Politische Gemeinde des Kantons Thurgau, Bezirk Steckborn, an der Thur zwischen Frauenfeld und Steckborn gelegen. Die Munizipalgemeinde Pfyn bestand 1803-1997 und umfasste die Ortsgemeinde Herdern (1803-1816), Lanzenneunforn (1803-1816), Weiningen (1803-1994), Dettighofen und Pfyn. Die Munizipalgemeinde Pfyn und die Ortsgemeinden Dettighofen und Pfyn bilden seit 1998 die politische Gemeinde Pfyn. 280 Ad Fines. Ehemalige Munzipalgemeinde Pfyn: 1850 1105 Einwohner; 1900 1227; 1950 1530; 1990 2068. Ehemalige Ortsgemeinde Pfyn: 1831 533 Einwohner; 1850 789; 1900 891; 1950 1187. Politische Gemeinde Pfyn: 2000 1804.

Vorrömische Zeit

Die ältesten bis anhin entdeckten Siedlungsspuren liegen rund 1,5 km westlich von Pfyn im ehemaligen Torfmoor Breitenloo, in der schwachen Senke einer Seitenmoräne des Thurgletschers, und stammen aus dem Jungneolithikum (4300 v.Chr.). Der Siedlungsplatz wurde gegen Ende des 19. Jahrhunderts beim Torfstechen entdeckt, geriet aber in der Folge wieder in Vergessenheit. In den Kriegsjahren 1940-1941 wurde der Platz bei Entwässerungsarbeiten zur Kulturlandgewinnung erneut angeschnitten. Dank der Unterstützung einer breiten Öffentlichkeit konnte die Siedlung mit einer Fläche von etwa 1000 m2 im Herbst 1944 von internierten polnischen Soldaten unter Leitung von Karl Keller-Tarnuzzer untersucht werden. Aufgrund der topografischen Verhältnisse sowie der im Jahr 2002 durchgeführten Sondierbohrungen kann davon ausgegangen werden, dass damit etwa 60% des Siedlungsareals ausgegraben wurden. Anhand der Planunterlagen von 1944 können 17 Hausgrundrisse definiert werden. Die Häuser orientieren sich giebelständig an einer von Norden nach Süden verlaufenden Hauptgasse. Die Bauten sind fast ausschliesslich zweischiffig und weisen Längen von 4 bis 11 m und Breiten von 3,5 bis 5,5 m auf. Auffallend ist, dass mehrfach Häuser recht unterschiedlicher Grösse nebeneinander lagen, was wohl auf grössere Wohnhäuser mit kleineren Ökonomiegebäuden hinweist. Die Hausböden bestanden aus aufwendigen Unterzugskonstruktionen und darüberliegenden Spaltbrettern oder Prügeln, die meist mit Lehm überzogen waren. Fundansammlungen unter den Böden und partielle Brandspuren an der Unterseite sprechen dafür, dass mindestens einzelne Bauten durch die Unterzugskonstruktionen leicht vom Erdboden abgehoben waren. Von den Wänden und Dächern der Häuser war, wie dies üblich ist, nur wenig vorhanden, jedoch sind Bretterwände und Flechtwände belegt.

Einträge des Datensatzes
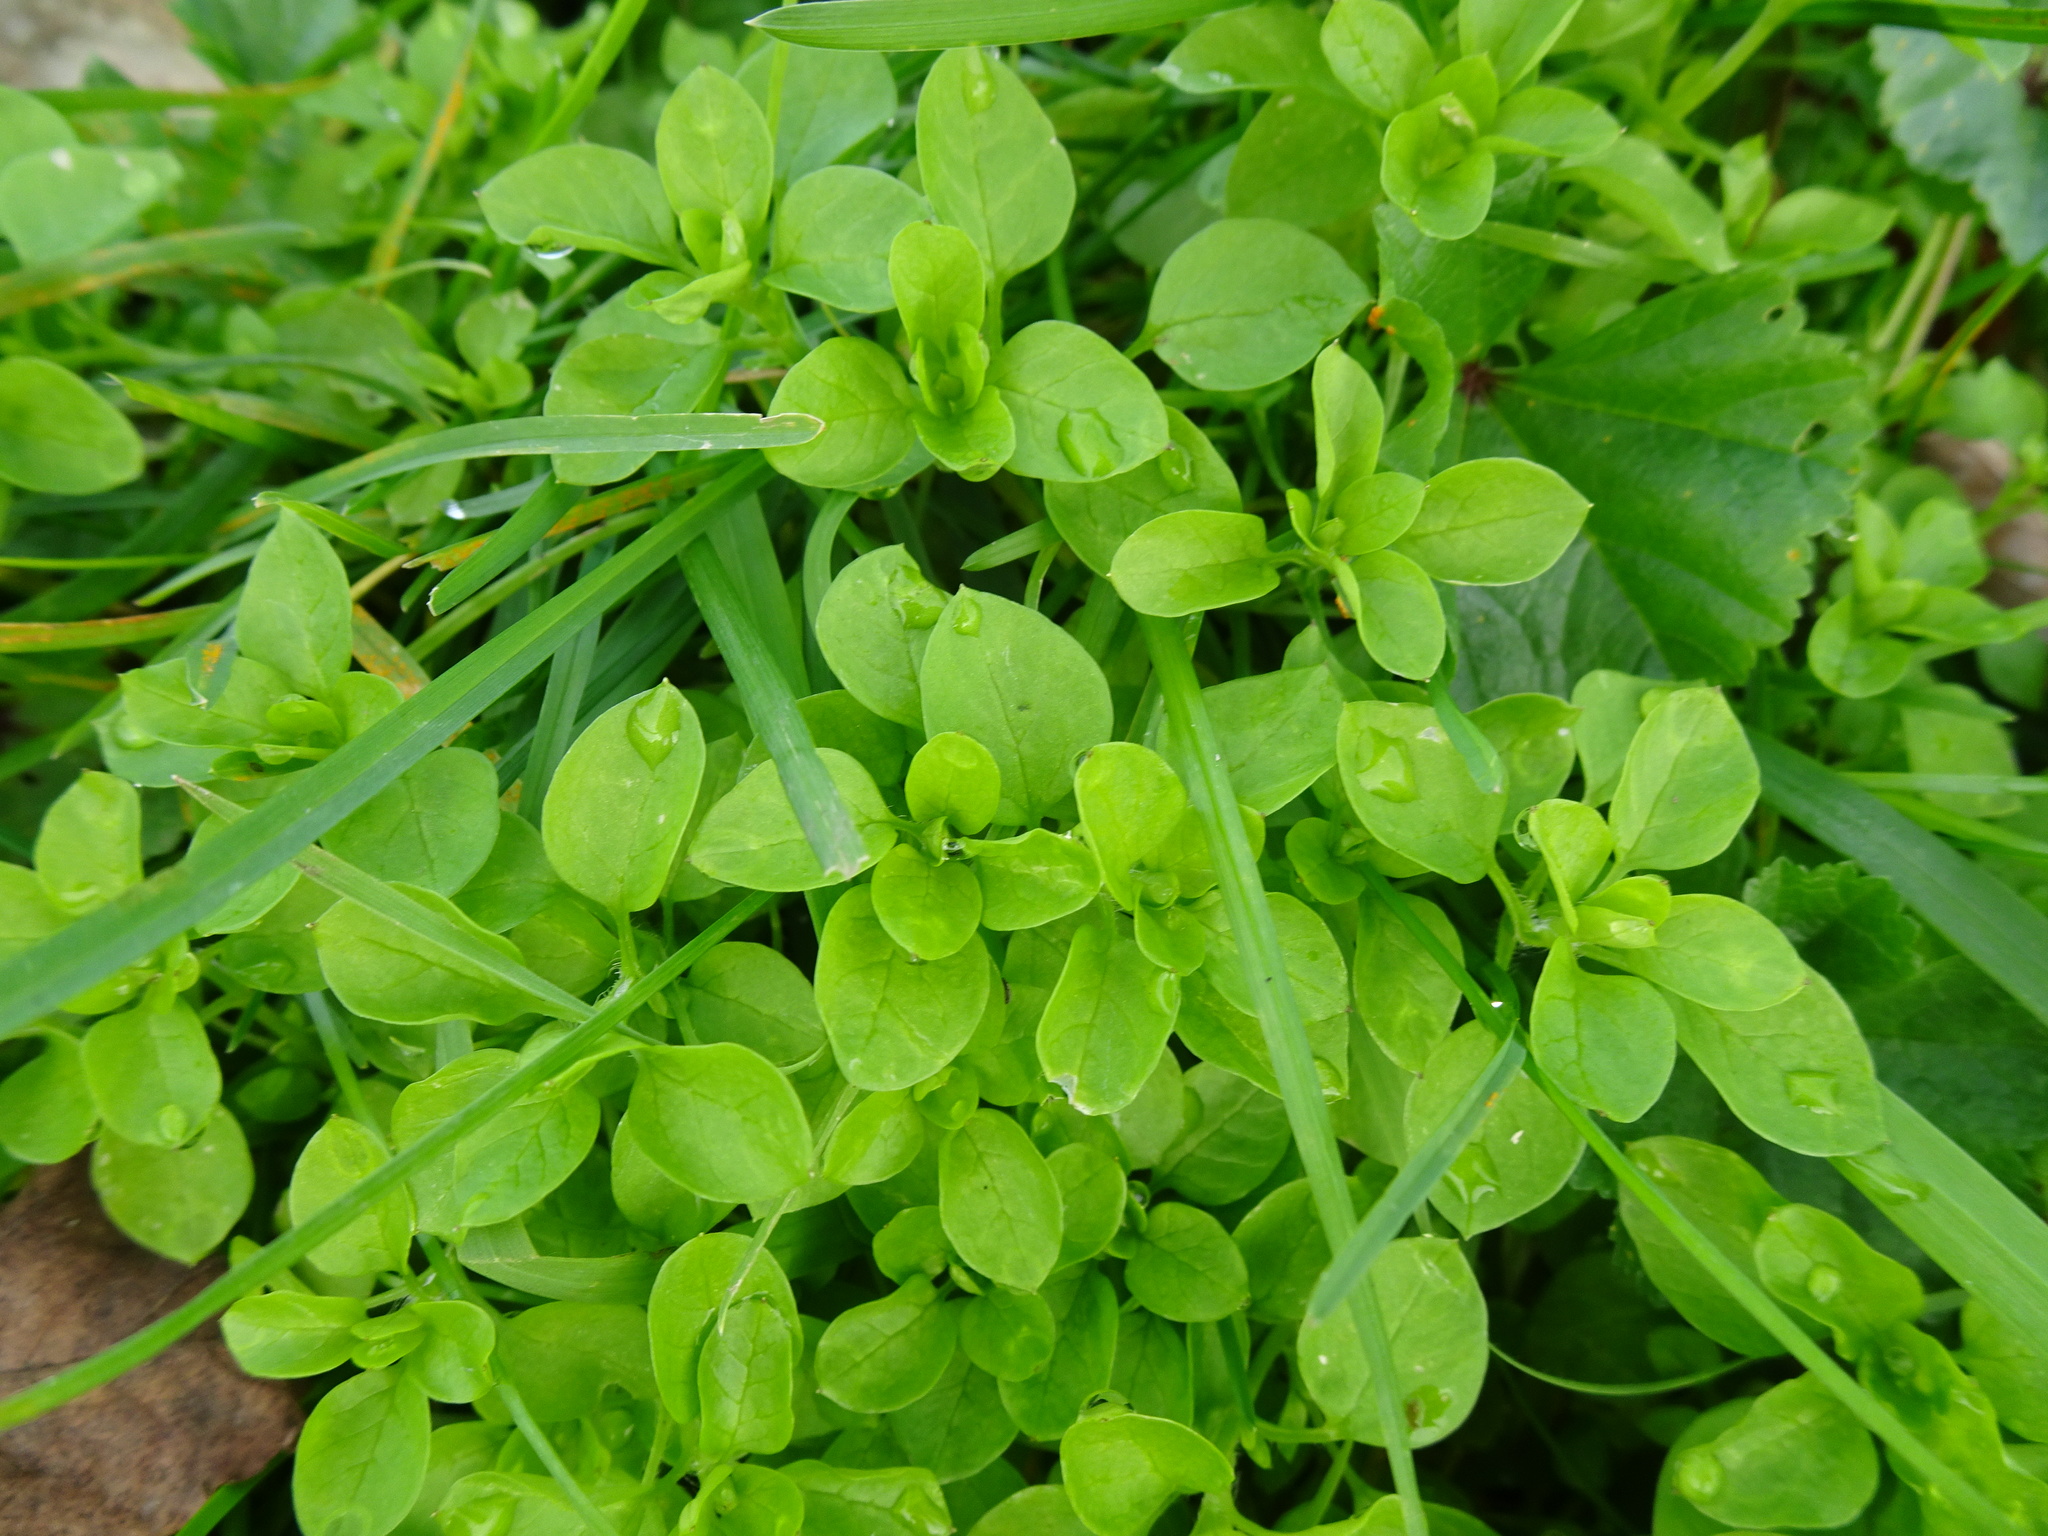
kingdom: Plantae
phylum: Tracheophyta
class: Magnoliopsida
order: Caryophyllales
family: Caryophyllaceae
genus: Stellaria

AUFGABEN UND ÜBUNGEN
a – Wie viele Hausgrundrisse lassen sich laut dem Text über Pfyn anhand der Planunterlagen von 1944 bestimmen?
b – Führe den Text über Pfyn nach seinem letzten Satz weiter.

ANTWORTEN
a – Es lassen sich 17 Hausgrundrisse bestimmen.

b –
Keller-Tarnuzzer hat bereits aufgrund der relativen Fundarmut auf die Einphasigkeit der Siedlung hingewiesen und die enge Verwandtschaft des keramischen Fundmaterials mit der sogenannten Michelsberger Kultur Südwestdeutschlands erkannt. Um 1960 wurde von der deutschen Forschung die Eigenständigkeit der Pfyner Keramik innerhalb der Michelsberger Kultur herausgestellt. Seit diesem Zeitpunkt gilt Pfyn-Breitenloo als namengebende Station der sogenannten Pfyner Kultur. Die Nachsondierungen 2002 und 2004 führten zu einem etwas differenzierteren Bild der Siedlung. So konnte unter anderem die Zeitstellung dendrochronologisch geklärt werden. Die verwendeten Bauhölzer sind zwischen 3706 und 3704 v.Chr. geschlagen worden und bestätigen die Einphasigkeit. Eine weitere neolithische Siedlung muss rund 400 m nordwestlich von Breitenloo bestanden haben. Der wenigen Keramik nach zu schliessen, die in einem ehemaligen Torfstich zutage kam, gehört sie ebenfalls der Pfyner Kultur an. Die Siedlung ist nie systematisch untersucht worden und dürfte beim industriellen Torfabbau im Zweiten Weltkrieg weitgehend zerstört worden sein.

Luftaufnahme des Kastellhügels und des Städtchens aus Südwesten, 1995 (Amt für Archäologie des Kantons Thurgau, Frauenfeld).
Luftaufnahme des Kastellhügels und des Städtchens aus Südwesten, 1995 (Amt für Archäologie des Kantons Thurgau, Frauenfeld). […]

Wegen Pfyns Bedeutung als Patenstation der Pfyner Kultur und als römischer Kastellort entzogen sich die übrigen Epochen etwas dem archäologischen Blickfeld. So sind etwa bronzezeitliche Beilfunde sowie nicht lokalisierbare Grabfunde aus der Umgebung von Pfyn seit langem bekannt, erst in den letzten Jahren ist man aber auf bronzezeitliche Siedlungsschichten im Ort selbst aufmerksam geworden. Eisenzeitliche Funde und Befunde sind bis heute nur wenige bekannt.

Römische Zeit

Nordwestecke der spätrömischen Kastellmauer mit den Überresten eines Turms. Fotografie, 1995 (Amt für Archäologie des Kantons Thurgau, Frauenfeld).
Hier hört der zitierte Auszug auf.